Periodic Reporting for period 1 - FORHUE (Forecasting and Preventing Human Errors)
Okres sprawozdawczy: 2022-10-01 do 2025-03-31
In order to improve the efficiency of forecasting approaches, we developed an approach, called TaylorSwiftNet, that forecasts continuously frames (Saber er al., BMVC 2022). TaylorSwiftNet is a novel approach that takes full advantage of a continuous representation of motion. In contrast to RNNs that forecast the future frame-by-frame or PDE-based approaches that discretize PDEs to solve them numerically, we infer a continuous function over time from the observations. This avoids discretization artifacts and provides an analytical function that can be swiftly evaluated for any future continuous point and allows to forecast future frames at a higher sampling rate than the observed frames, which are very useful properties for practical applications.
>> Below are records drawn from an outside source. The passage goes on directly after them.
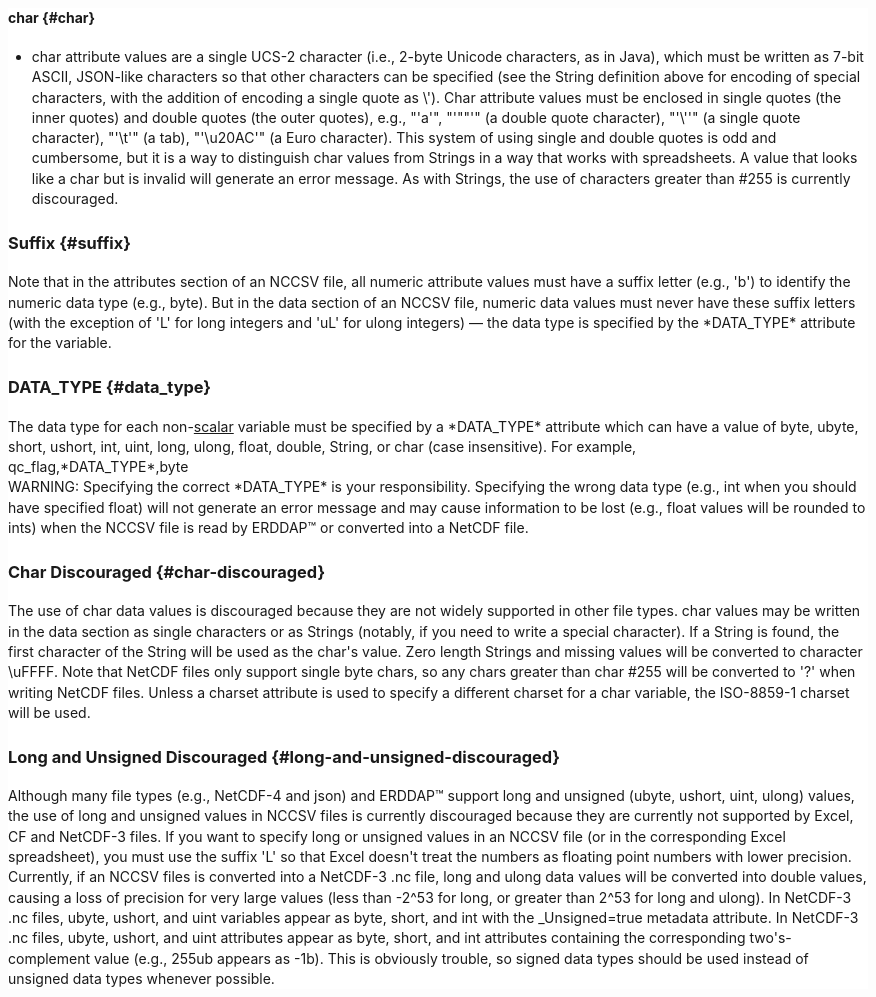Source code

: #### char {#char}
*   char attribute values are a single UCS-2 character (i.e., 2-byte Unicode characters, as in Java), which must be written as 7-bit ASCII, JSON-like characters so that other characters can be specified (see the String definition above for encoding of special characters, with the addition of encoding a single quote as \\'). Char attribute values must be enclosed in single quotes (the inner quotes) and double quotes (the outer quotes), e.g., "'a'", "'""'" (a double quote character), "'\\''" (a single quote character), "'\\t'" (a tab), "'\\u20AC'" (a Euro character). This system of using single and double quotes is odd and cumbersome, but it is a way to distinguish char values from Strings in a way that works with spreadsheets. A value that looks like a char but is invalid will generate an error message. As with Strings, the use of characters greater than #255 is currently discouraged.

### Suffix {#suffix}
Note that in the attributes section of an NCCSV file, all numeric attribute values must have a suffix letter (e.g., 'b') to identify the numeric data type (e.g., byte). But in the data section of an NCCSV file, numeric data values must never have these suffix letters (with the exception of 'L' for long integers and 'uL' for ulong integers) — the data type is specified by the \*DATA\_TYPE\* attribute for the variable.

### DATA_TYPE {#data_type}
The data type for each non-[scalar](#scalar) variable must be specified by a \*DATA\_TYPE\* attribute which can have a value of byte, ubyte, short, ushort, int, uint, long, ulong, float, double, String, or char (case insensitive). For example,  
qc\_flag,\*DATA\_TYPE\*,byte  
WARNING: Specifying the correct \*DATA\_TYPE\* is your responsibility. Specifying the wrong data type (e.g., int when you should have specified float) will not generate an error message and may cause information to be lost (e.g., float values will be rounded to ints) when the NCCSV file is read by ERDDAP™ or converted into a NetCDF file.

### Char Discouraged {#char-discouraged}
The use of char data values is discouraged because they are not widely supported in other file types. char values may be written in the data section as single characters or as Strings (notably, if you need to write a special character). If a String is found, the first character of the String will be used as the char's value. Zero length Strings and missing values will be converted to character \\uFFFF. Note that NetCDF files only support single byte chars, so any chars greater than char #255 will be converted to '?' when writing NetCDF files. Unless a charset attribute is used to specify a different charset for a char variable, the ISO-8859-1 charset will be used.

### Long and Unsigned Discouraged {#long-and-unsigned-discouraged}
Although many file types (e.g., NetCDF-4 and json) and ERDDAP™ support long and unsigned (ubyte, ushort, uint, ulong) values, the use of long and unsigned values in NCCSV files is currently discouraged because they are currently not supported by Excel, CF and NetCDF-3 files. If you want to specify long or unsigned values in an NCCSV file (or in the corresponding Excel spreadsheet), you must use the suffix 'L' so that Excel doesn't treat the numbers as floating point numbers with lower precision. Currently, if an NCCSV files is converted into a NetCDF-3 .nc file, long and ulong data values will be converted into double values, causing a loss of precision for very large values (less than -2^53 for long, or greater than 2^53 for long and ulong). In NetCDF-3 .nc files, ubyte, ushort, and uint variables appear as byte, short, and int with the \_Unsigned=true metadata attribute. In NetCDF-3 .nc files, ubyte, ushort, and uint attributes appear as byte, short, and int attributes containing the corresponding two's-complement value (e.g., 255ub appears as -1b). This is obviously trouble, so signed data types should be used instead of unsigned data types whenever possible.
In order to detect human errors in the context of human-robot collaborations, we introduced a dataset and approach to recognize failures or errors that are caused by humans in human-robot collaborations (Thoduka et al., ICRA 2024). The proposed “Handover Failure Detection” dataset contains failures that are caused by the human participant in both robot-to-human and human-to-robot handovers. The dataset includes multimodal data such as video, robot joint state, and readings from a force-torque sensor. We also present a temporal action segmentation approach for jointly classifying the actions of the human participant and the robot, as well as recognizing failures. Since some human errors depend on an incorrect number of executions of certain actions, i.e. some actions are repeated too often and some not often enough, we also developed an approach for counting repetitive actions in videos (Luo et al., ICIP 2024). The approach is action-agnostic and can be used to detect human errors due to a wrong number of repetitions.
Since the latency of forecast models is an important aspect, we were able to reduce the efficiency of transformer architectures, which convert a video into a set of tokens and process them at various stages. The approach is motivated by the observation that the amount of relevant information varies depending on the content of a video. While some videos are easy to understand, other videos are more complex and contain many important details. Instead of using the same amount of computation for each video as previous approaches, we developed an innovative approach that automatically selects an adequate number of tokens at each stage based on the video content, i.e. the number of the selected tokens at all stages of the transformer architecture varies for different videos. The proposed approach achieves a substantial reduction of up to 50% of the computational cost for various transformer architectures for image classification or action recognition. Since the approach can be directly applied to pre-trained transformers, it is a versatile tool that is not limited to video data, but it can improve the efficiency of transformer architectures for many practical applications.